Owners of pet and people in general judge other humans on the rarity of the breed they've managed to acquire or the amount they've spent on them. Unfortunately, it doesn't stop at just owners, vets also have a preference for pedigree dogs, and there have been instances where they have not treated a dog as well as they should have because it was an Indian dog.
A WHO report in 2009 estimated that the street dog population in India was about 25 million though other surveys consider it much higher. There are several NGOs that work towards rescuing these stray animals, feeding them and getting them vaccinated. They also spay and neuter them to curb their population growth. Concerned citizens have also started drives but this needs community engagement that is often lacking.
Genetically Indian dogs tend to have fewer health problems than pure breeds, they live longer and are hardy. Pure-bred dogs, especially those that come from dog farms, often suffer health issues because of inbreeding.
Pure-bred dogs, especially those that come from dog farms, often suffer health issues because of inbreeding.
The pet industry in India is growing fast. According to the India International Pet Trade Fair, pet care registered a growth of 24 per cent in 2012 and expected to grow much more in the coming years. With the GDP per capita increasing as well, India is no longer going to be the land of Pomeranians called Tommy, but exotic ones like Cane Corsos and Anatolian Shepherds. These dogs are expensive and usually have to be imported. Upkeep and care are costly too.
Moreover, for dogs that are used to colder climates, such as the Saint Bernards, the Indian summer can be harsh and cruel. Living in such climate, these dogs often end up in severe dehydration and heat-related illnesses. And all the while there are dogs in shelters and even on the streets that are perfectly suited to the weather with fewer health issues and longer life spans.

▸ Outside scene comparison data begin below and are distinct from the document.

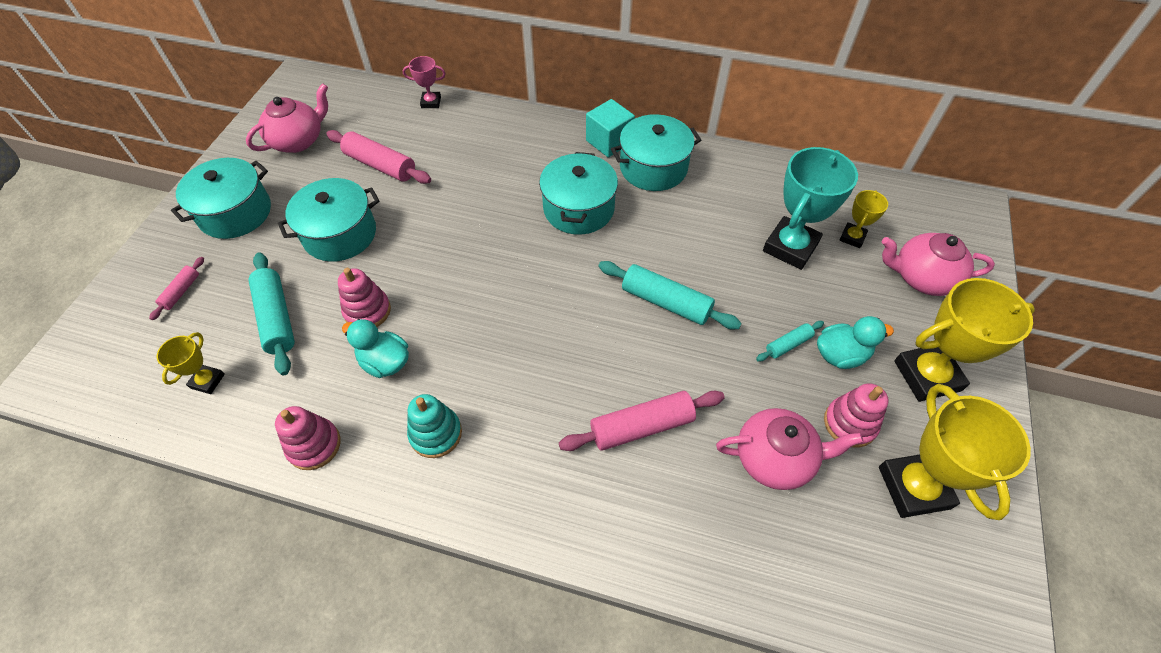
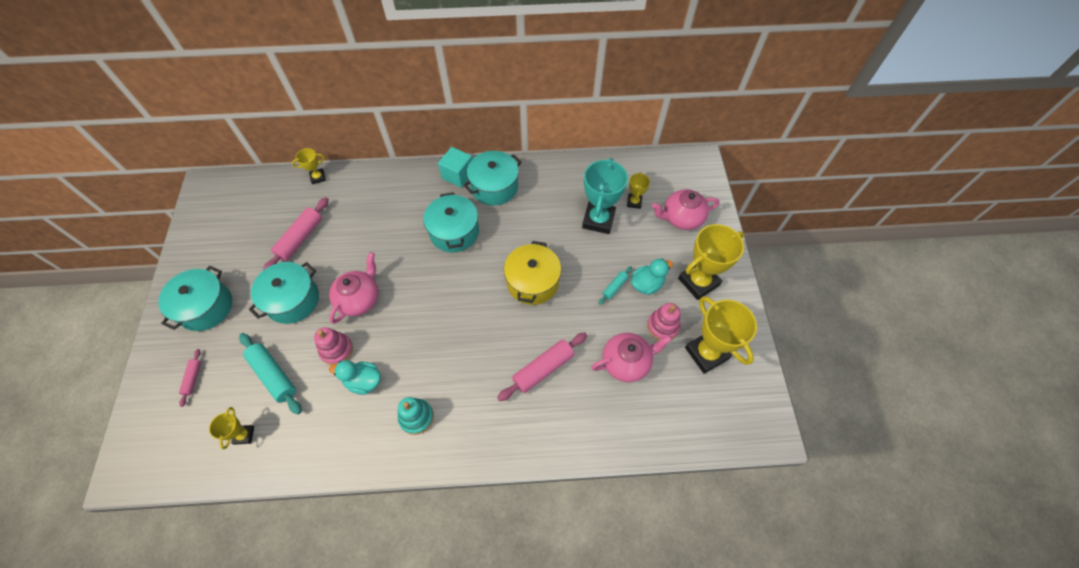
camera: 20 degrees left, 5 degrees up
pink teapot [246,83,328,153] -> pink teapot moved to [329,252,378,324]
pink stacking toy [275,406,341,470] -> none
pink rolling pin [326,130,431,184] -> pink rolling pin turned 75 degrees counterclockwise [263,197,329,270]
pink trophy [403,56,446,108] -> yellow trophy [292,148,326,184]
turquoise rolling pin [598,261,742,329] -> yellow pot [504,241,561,305]

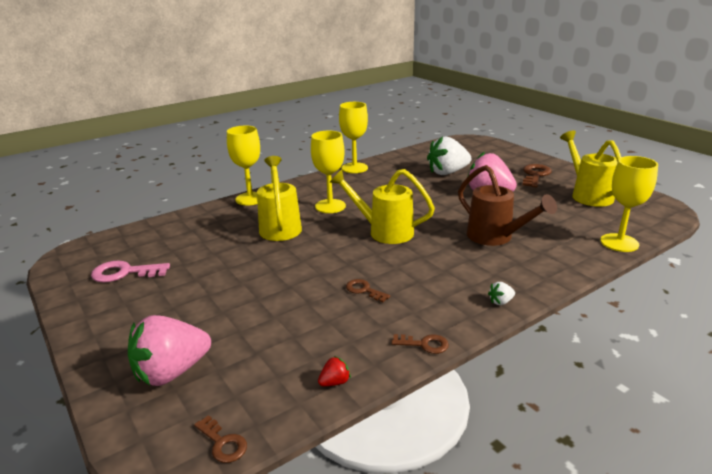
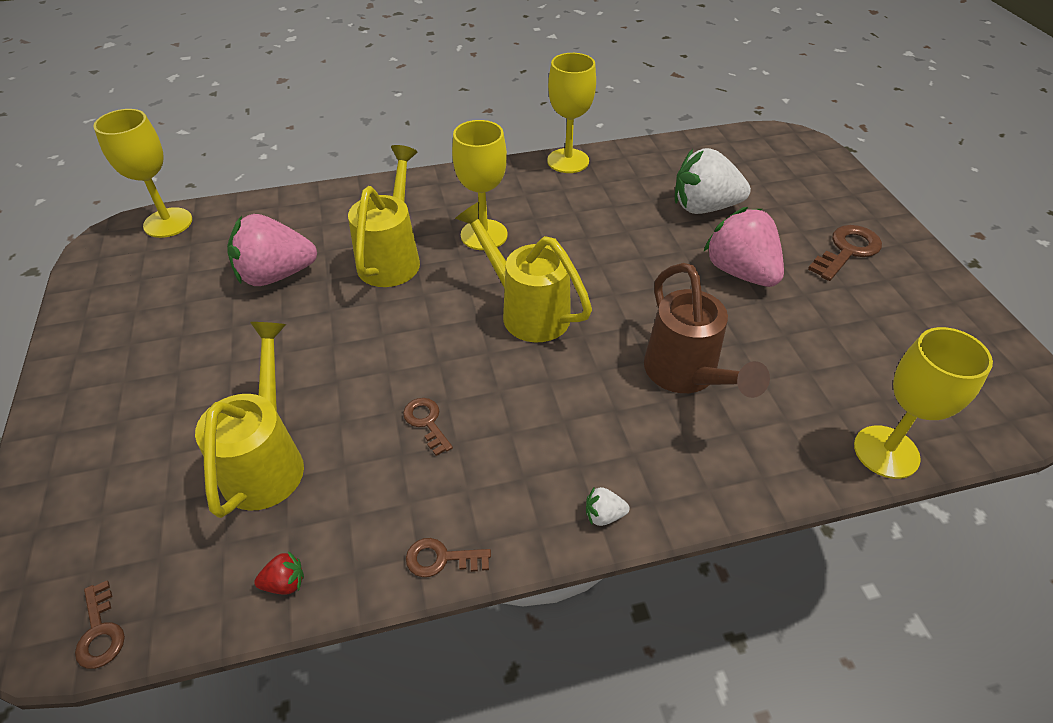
camera: 20 degrees right, 20 degrees up
pink key [91,261,170,282] -> none
pink strawberry [128,315,211,386] -> pink strawberry moved to [227,214,317,286]
yellow goblet [227,126,260,205] -> yellow goblet moved to [93,109,192,238]
brown key [392,334,449,354] -> brown key turned 150 degrees clockwise [406,538,491,577]
yellow watering can [560,130,621,207] -> yellow watering can moved to [195,322,304,518]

At the end of the day, a dog is a dog, and there are too many of them who are starving, homeless and looking for people to love. Yet even self-professed dog lovers will stay away from the strays surrounding their homes. They even keep their own dogs away from them because they consider the street dogs to be a lesser being.
Unlike humans, a dog doesn't recognise breeds; the purest breed will be just as happy playing with a mongrel as it would with a fellow pure breed. The idea of breeds is, after all, human-made.
And the idea that intelligence is higher among the pedigree dogs is also erroneous. Dog intelligence is reduced as a result of domestication, dogs that have had to live on the streets would have developed survival skills, including intelligence, for their best chance of survival.
Dogs that have had to live on the streets would have developed survival skills, including intelligence, for their best chance of survival.
I have two Indian dogs, the older one was adopted through Red Paws Rescue, an excellent NGO working to help stray dogs in Delhi. The younger one I rescued off the street because he had been attacked and needed urgent care. To me they are amazing, their names – Artemis and Ares, should give an indication of just how highly I think of them. Their purpose is not to show off my status, but rather to fill my heart and home with love. Filled with fervour and enthusiasm, my pets are dedicated to me.
Often people would stop me when I would go out for a walk with them, asking why I have 'desi' dogs as pets. Unasked, they tell me (not suggest) that I should buy a Labrador or a German Shephard instead. These days I would just nod and walk away. Even a few years ago, I was naive enough to ask them why they thought that way and where they thought my lowly Indian breeds were lacking.
Questions that were met with silence on most days.
Vets also have these perceptions, on looking at my dog several vets told me I would be better adopting the pedigree dog they happened to be selling at the time. One vet gave my dog her booster shots so badly that she ended up with lumps at the injection site and this is despite me being a paying customer.
We have similar preferences for cats too, people would spend lakhs to buy a cat but turn their noses up at the strays. It isn't just the buying of dogs that is a problem, so many of the purest breeds are abandoned because their owners do not want to deal with them getting sick, pregnant or old.
It is almost as if our predisposition to discrimination comes out with breeds of dogs and cats because that is socially acceptable. But really, a dog is just there to love and beg for food and those two qualities are common across breeds.